Problem to work on:
Before writing anything, find the line that contains "left elbow: (184, 284)", then retype the entries below exactly from their first line through that one, without pictures.

Dataset extract:
▬▬▬▬▬▬

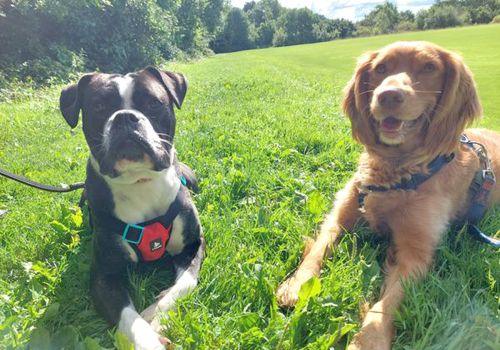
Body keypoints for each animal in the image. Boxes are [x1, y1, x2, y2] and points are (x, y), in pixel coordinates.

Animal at [59, 67, 205, 348]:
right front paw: (148, 337)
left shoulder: (193, 246)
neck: (140, 181)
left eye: (153, 103)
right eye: (99, 106)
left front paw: (156, 313)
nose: (125, 117)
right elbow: (128, 317)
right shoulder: (104, 276)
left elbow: (184, 284)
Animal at [276, 41, 500, 350]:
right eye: (380, 68)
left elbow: (387, 302)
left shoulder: (416, 253)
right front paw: (297, 285)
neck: (396, 170)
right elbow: (318, 251)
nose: (388, 95)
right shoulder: (339, 218)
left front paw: (369, 339)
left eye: (429, 67)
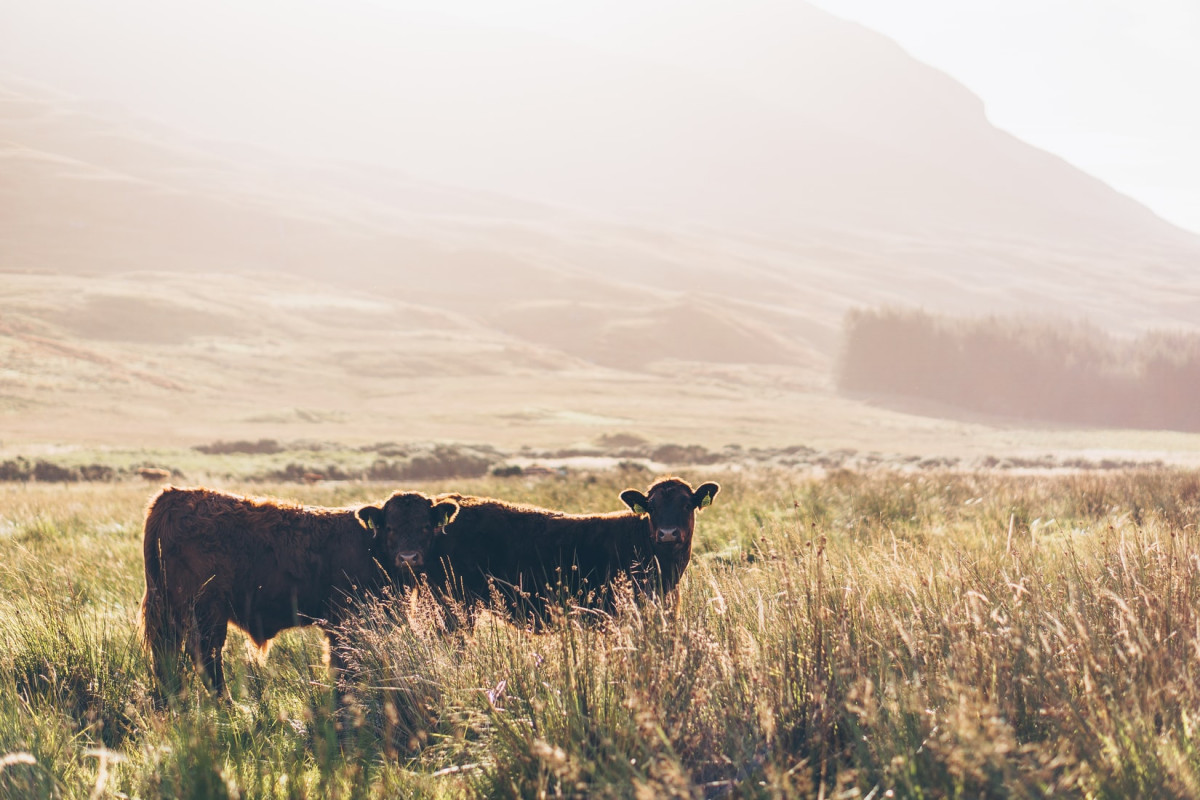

▬▬▬▬▬▬

Written reply:
Body keypoints for each animal in the image. Boxes are [x1, y1, x2, y2] and points are (x, y), in pixel coordinates.

Animal at [59, 67, 205, 348]:
right front paw: (148, 337)
left shoulder: (193, 246)
neck: (140, 181)
left eye: (153, 103)
right eye: (99, 106)
left front paw: (156, 313)
nose: (125, 117)
right elbow: (128, 317)
right shoulder: (104, 276)
left elbow: (184, 284)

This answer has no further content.